Il primo amico biellese di cui vi parlo è Pier Giorgio Frassati. Amico perché tutti l’avremmo voluto compagno verso l’Alto, su per i sentieri da Pollone a Oropa, come tutti avremmo voluto saper vivere come lui, e non “vivacchiare”. Per fortuna ci rimane come esempio costante ed è sempre un’emozione salire il Sentiero Frassati di Ayas, per raggiungere le poche baite e l’albergo di Fiery, dove la famiglia Frassati era solita soggiornare per le vacanze estive, fin da quando Pier Giorgio era ancora bambino.
E’ un luogo severo e straordinario, a picco sulla valle, tra bianche cascate e larici in sbrova, si direbbe in dialetto. Una targa in pietra mi aspetta ogni anno di questi giorni e si chiude con le parole “…quel torrente sul piano di Verra… insegue ancora quel bimbo lanciato nel Dono. 4 luglio 1925”. Ed era il 4 luglio anche sabato scorso, giorno del mio compleanno, quando sono arrivato in baita tardi, con la luna piena. Il giorno dopo, domenica, si preannuncia una giornata spettacolare ed eccomi in giro a scattare le foto che vedete in questa pagina.
La finestra sul Rosa
Il secondo amico è Gino Falchero.
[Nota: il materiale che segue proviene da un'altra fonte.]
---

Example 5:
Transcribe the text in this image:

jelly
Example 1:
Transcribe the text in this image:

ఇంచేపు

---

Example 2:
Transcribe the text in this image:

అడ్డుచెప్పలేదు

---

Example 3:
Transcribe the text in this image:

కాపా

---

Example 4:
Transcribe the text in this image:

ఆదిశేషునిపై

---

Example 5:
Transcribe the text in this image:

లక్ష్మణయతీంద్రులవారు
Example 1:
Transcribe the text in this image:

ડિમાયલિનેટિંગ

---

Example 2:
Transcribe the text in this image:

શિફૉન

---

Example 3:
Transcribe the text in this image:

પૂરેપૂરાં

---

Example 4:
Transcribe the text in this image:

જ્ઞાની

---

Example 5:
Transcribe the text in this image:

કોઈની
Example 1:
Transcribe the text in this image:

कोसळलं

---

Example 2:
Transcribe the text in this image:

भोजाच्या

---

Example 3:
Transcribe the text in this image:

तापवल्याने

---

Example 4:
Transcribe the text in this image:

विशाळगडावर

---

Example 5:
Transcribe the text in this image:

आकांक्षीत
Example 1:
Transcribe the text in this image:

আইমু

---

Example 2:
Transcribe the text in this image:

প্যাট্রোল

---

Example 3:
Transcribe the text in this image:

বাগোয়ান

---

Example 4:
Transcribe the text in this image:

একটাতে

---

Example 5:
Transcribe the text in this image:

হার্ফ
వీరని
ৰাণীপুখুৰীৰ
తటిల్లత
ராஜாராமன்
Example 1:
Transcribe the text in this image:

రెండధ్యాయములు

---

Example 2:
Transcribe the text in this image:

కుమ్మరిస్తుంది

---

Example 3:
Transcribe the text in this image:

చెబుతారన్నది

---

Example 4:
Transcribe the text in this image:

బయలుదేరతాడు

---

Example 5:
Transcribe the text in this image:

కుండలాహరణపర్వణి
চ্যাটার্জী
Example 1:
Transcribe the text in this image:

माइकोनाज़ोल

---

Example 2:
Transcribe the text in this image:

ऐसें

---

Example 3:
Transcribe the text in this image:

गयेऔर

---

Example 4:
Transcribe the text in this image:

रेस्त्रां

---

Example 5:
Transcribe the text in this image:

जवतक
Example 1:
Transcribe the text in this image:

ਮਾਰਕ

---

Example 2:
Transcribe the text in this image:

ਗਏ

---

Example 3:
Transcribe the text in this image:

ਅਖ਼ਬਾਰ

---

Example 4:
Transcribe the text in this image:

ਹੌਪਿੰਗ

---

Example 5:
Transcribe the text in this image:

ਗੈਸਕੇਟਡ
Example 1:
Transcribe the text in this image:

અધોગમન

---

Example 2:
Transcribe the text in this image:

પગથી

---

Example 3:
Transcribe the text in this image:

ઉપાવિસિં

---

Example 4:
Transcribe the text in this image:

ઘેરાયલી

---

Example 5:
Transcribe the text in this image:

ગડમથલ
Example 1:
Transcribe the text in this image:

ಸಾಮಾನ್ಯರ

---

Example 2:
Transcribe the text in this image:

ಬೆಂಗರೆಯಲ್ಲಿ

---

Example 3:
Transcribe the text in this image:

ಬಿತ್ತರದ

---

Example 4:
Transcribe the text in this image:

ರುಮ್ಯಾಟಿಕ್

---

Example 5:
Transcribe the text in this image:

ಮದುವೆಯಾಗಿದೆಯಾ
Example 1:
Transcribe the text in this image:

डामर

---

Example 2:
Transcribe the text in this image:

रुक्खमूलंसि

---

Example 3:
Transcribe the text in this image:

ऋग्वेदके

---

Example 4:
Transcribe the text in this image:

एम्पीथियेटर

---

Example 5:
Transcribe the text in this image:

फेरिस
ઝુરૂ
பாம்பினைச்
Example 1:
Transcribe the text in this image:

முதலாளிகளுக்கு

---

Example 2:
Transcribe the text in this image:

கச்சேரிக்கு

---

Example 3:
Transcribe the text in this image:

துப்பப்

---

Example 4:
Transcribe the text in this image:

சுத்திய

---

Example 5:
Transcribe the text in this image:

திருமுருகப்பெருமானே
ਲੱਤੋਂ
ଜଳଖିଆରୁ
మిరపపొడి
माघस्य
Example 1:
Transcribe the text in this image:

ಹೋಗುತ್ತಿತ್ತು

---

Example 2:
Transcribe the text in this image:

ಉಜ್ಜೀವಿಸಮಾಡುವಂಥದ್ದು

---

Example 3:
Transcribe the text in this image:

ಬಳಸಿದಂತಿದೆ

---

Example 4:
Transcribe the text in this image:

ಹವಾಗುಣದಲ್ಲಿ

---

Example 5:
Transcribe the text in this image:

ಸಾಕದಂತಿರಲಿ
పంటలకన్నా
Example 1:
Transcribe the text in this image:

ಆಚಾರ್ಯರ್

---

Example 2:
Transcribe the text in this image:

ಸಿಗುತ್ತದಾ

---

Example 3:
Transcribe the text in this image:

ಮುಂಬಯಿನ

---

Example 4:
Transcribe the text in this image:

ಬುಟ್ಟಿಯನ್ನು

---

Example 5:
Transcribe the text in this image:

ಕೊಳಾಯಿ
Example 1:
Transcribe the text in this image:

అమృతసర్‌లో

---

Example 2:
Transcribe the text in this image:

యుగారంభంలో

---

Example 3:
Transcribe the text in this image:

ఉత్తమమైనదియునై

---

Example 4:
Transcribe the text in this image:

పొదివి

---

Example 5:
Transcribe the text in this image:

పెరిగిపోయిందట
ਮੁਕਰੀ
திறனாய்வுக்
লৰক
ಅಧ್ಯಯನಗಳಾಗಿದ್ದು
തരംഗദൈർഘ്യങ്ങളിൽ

La sua casetta, alta sui prati di Lignod, rimane desolatamente vuota senza di lui, che non se la sente più di salire da Pollone. La sua camera ha una finestra, fronte letto, che inquadra il Monte Rosa. E mi diceva di dormire con gli antoni non chiusi, per non perdere un attimo dello spettacolo. Lo ricordo bene, con il figlio Fabrizio, a prendere vermi nel letamaio vicino della nostra baita, con la promessa – mai mantenuta – di portarmi le trote pescate a Brusson, così come mi fregava i funghi nella pineta di Pra Charbon, arrivando al mattino presto.
Fabrizio scomparve nell’ottobre del 1989, in un ghiacciaio austriaco. Gino mi disse: se è lì lo tiro fuori. Ma non ci riuscì. Ebbe tardiva e inutile pietà il ghiaccio, che sciogliendosi restituì il corpo nel settembre di quindici anni dopo.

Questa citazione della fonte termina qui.